Hey Robert,

> Hi,
> 
> I have a little bit strange usecase for a wireless mesh network, and I'm
> wondering if B.A.T.M.A.N could be a good choice: my network stations,
> which are part of an industrial application, are located in a line:
> 
>   Gateway - A1 - A2 - A3 - A4 - A5 - ... - A120
> 
> Any station generates data and wants to transmit it to the gateway, with
> the smallest possible latency. The distance of the stations is pretty
> small: about 3...4 m.
> 
> It might happen that someone re-arranges the stations:
> 
>   Gateway - A9 - A17 - A1 - A47 - A9 - ... - A6
> 
> but the topology stays the same (a line).
> 
> It is allowed that one station sends its data to the farest reachable
> hop, so i.e. for my first example, if A5 wants to send data and is able
> to reach A2, it could directly do so.
> 
> - What do you think, could B.A.T.M.A.N be a solution?

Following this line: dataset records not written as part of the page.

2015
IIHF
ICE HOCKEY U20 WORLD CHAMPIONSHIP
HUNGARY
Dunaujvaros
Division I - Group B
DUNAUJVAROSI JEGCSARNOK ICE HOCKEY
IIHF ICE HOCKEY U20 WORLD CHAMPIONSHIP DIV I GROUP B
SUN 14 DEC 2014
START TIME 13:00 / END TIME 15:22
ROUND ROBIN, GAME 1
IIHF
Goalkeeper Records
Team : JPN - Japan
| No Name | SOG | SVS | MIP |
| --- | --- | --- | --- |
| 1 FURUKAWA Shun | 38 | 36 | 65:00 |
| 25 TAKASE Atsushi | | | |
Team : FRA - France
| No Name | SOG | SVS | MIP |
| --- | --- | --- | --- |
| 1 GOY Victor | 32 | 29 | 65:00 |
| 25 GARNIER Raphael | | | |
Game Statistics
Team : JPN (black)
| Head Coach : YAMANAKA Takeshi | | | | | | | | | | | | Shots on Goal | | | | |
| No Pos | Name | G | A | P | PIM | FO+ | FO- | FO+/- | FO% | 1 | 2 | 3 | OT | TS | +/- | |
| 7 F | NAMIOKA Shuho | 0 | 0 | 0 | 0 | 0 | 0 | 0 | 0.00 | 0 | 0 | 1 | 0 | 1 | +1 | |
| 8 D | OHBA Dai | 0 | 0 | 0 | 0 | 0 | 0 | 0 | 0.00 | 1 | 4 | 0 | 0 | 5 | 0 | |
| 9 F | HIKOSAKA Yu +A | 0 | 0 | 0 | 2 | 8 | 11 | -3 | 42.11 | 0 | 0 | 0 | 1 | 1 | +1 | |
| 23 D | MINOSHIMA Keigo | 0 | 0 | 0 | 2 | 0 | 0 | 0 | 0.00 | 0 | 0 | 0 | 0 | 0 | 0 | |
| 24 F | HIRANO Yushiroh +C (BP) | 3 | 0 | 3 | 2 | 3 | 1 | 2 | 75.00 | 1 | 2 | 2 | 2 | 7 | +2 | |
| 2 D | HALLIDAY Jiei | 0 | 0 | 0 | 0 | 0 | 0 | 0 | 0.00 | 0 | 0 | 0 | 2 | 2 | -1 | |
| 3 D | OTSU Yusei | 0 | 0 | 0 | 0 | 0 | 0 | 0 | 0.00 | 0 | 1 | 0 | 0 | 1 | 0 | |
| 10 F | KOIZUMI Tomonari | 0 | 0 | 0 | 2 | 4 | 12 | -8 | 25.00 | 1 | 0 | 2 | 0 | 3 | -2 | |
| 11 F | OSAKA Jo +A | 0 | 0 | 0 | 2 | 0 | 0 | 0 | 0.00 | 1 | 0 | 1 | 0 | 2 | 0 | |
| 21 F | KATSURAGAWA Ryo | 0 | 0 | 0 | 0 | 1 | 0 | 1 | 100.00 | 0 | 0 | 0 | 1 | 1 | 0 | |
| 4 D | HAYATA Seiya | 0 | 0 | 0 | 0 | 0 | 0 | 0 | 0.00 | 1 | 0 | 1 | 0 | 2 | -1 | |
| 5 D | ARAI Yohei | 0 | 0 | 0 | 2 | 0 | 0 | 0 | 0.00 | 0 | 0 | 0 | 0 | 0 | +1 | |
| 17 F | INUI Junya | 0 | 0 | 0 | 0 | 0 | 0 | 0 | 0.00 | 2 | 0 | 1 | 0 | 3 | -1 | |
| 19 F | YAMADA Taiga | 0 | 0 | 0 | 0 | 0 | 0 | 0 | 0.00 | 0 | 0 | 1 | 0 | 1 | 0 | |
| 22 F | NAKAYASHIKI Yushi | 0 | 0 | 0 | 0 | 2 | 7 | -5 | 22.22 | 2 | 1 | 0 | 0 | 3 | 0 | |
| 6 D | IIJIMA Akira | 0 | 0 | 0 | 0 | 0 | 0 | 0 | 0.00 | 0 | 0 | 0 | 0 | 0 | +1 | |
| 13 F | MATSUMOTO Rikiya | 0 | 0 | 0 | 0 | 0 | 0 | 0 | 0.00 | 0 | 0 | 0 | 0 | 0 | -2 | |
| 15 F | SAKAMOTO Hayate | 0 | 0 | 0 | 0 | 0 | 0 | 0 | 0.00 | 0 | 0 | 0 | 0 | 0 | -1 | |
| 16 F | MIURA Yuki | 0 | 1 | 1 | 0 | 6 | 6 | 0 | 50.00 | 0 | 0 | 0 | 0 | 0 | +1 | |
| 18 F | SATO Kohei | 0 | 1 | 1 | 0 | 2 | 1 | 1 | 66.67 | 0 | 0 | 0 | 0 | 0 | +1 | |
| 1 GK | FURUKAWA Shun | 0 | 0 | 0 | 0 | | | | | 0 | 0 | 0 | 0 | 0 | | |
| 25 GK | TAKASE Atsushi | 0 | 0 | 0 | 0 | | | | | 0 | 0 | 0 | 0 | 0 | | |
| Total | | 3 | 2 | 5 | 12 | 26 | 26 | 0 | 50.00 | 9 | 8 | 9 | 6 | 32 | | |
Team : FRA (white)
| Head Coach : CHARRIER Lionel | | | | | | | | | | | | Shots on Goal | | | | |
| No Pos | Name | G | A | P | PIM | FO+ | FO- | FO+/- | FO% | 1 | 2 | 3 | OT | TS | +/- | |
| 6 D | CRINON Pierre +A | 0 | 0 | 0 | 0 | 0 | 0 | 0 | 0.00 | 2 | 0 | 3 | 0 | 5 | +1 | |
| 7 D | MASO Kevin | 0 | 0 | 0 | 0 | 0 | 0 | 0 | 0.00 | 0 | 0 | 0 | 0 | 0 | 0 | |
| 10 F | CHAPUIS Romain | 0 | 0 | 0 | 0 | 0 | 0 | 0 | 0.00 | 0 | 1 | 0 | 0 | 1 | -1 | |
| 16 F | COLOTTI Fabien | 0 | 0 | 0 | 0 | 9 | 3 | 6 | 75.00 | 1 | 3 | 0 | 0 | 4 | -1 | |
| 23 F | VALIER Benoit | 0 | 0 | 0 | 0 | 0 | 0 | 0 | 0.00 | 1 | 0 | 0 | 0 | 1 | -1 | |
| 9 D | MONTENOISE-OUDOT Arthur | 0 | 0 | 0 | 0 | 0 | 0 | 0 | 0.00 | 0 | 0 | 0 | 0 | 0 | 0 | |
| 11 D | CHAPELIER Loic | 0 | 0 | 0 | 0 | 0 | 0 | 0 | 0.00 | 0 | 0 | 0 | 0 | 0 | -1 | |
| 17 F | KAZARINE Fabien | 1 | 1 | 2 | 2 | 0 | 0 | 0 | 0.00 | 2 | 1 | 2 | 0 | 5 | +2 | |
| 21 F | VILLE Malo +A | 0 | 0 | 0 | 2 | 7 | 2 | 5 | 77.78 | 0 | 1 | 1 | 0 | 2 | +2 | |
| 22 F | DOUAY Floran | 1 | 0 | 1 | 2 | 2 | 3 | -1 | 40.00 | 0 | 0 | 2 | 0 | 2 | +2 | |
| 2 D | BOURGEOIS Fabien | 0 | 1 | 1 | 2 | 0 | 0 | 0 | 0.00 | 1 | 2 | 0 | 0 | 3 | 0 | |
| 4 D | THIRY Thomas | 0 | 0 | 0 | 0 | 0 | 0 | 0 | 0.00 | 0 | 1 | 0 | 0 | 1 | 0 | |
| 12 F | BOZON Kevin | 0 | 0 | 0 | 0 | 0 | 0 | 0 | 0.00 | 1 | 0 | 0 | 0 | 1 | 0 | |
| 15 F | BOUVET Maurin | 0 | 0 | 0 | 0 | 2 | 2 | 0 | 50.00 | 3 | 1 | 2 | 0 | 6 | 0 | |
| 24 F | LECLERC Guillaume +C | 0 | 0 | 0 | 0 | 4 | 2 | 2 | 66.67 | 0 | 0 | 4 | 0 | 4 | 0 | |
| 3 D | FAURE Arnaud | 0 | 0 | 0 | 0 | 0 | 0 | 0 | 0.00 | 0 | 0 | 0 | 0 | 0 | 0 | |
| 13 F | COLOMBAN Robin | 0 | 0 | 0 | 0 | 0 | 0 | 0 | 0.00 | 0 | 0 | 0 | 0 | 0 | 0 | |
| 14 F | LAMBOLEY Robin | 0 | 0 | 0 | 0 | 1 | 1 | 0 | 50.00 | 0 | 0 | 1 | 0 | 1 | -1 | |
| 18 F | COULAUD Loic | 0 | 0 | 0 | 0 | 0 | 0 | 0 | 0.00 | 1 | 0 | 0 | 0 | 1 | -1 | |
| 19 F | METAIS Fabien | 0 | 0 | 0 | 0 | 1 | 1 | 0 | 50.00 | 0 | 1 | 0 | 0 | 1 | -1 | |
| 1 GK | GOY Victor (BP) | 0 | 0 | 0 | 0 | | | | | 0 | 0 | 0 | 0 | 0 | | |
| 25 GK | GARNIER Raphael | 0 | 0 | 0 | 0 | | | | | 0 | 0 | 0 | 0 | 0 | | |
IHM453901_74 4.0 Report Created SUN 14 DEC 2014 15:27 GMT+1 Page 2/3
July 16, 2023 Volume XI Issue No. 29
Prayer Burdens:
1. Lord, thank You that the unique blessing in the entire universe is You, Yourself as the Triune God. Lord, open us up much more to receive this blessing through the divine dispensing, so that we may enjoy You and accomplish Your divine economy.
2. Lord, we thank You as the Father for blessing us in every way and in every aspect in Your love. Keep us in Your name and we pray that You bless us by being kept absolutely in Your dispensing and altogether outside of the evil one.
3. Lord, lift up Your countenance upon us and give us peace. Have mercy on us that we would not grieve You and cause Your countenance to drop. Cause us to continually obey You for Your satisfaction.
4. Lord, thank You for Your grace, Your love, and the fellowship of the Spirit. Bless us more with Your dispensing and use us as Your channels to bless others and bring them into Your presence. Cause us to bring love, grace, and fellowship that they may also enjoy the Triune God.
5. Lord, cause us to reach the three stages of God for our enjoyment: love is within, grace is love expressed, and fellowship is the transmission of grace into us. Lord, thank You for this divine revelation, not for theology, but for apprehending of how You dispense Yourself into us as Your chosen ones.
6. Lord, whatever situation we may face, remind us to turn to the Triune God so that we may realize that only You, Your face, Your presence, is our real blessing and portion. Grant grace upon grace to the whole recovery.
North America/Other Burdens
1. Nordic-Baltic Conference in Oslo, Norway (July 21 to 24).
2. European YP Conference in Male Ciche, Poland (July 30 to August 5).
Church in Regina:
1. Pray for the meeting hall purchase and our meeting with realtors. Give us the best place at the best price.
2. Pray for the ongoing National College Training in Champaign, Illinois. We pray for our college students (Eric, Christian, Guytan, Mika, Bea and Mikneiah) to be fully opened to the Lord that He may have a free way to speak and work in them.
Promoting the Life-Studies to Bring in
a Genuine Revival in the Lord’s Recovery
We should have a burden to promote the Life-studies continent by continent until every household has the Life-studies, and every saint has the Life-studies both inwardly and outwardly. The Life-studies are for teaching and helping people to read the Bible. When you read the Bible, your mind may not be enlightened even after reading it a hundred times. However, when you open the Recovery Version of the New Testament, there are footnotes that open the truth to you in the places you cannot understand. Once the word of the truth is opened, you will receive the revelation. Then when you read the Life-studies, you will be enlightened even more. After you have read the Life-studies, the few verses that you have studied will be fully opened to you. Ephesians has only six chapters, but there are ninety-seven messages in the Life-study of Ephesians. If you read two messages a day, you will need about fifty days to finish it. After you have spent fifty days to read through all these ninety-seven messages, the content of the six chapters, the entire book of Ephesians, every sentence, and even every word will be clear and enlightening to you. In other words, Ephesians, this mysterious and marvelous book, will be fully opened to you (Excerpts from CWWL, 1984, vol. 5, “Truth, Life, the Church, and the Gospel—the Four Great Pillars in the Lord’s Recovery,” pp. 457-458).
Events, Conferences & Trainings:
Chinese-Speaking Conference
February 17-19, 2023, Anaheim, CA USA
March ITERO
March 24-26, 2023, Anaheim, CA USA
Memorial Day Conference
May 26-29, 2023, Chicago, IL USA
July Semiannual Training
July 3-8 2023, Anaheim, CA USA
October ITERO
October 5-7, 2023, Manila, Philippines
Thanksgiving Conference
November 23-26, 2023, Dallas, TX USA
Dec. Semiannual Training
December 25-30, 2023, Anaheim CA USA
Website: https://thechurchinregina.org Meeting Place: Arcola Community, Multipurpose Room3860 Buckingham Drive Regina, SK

Yes, BATMAN could help in this situation - its better than doing it statically 
at least, since batman can decide how many intermediate hops to skip.

> - Could the short distance be a problem?

well you have interference between the nodes and the typical throughput 
limitations because of the half-duplex nature of WiFi. But if you take that 
into consideration and don't expect the same throughput as on a single link, 
3-4 meter should be fine.

It also depends on what kind of data you will send (many industrial 
applications use broadcast, for example).

> - Is it possible to regulate the transmission power in order to avoid
>   disturbance?

There are WiFi driver which allow that, yes. However I'd recommend to keep it 
as it is and change the broadcast rate to something higher (e.g. 18M or more) 
to force to only use good links, even if they are a little shorter.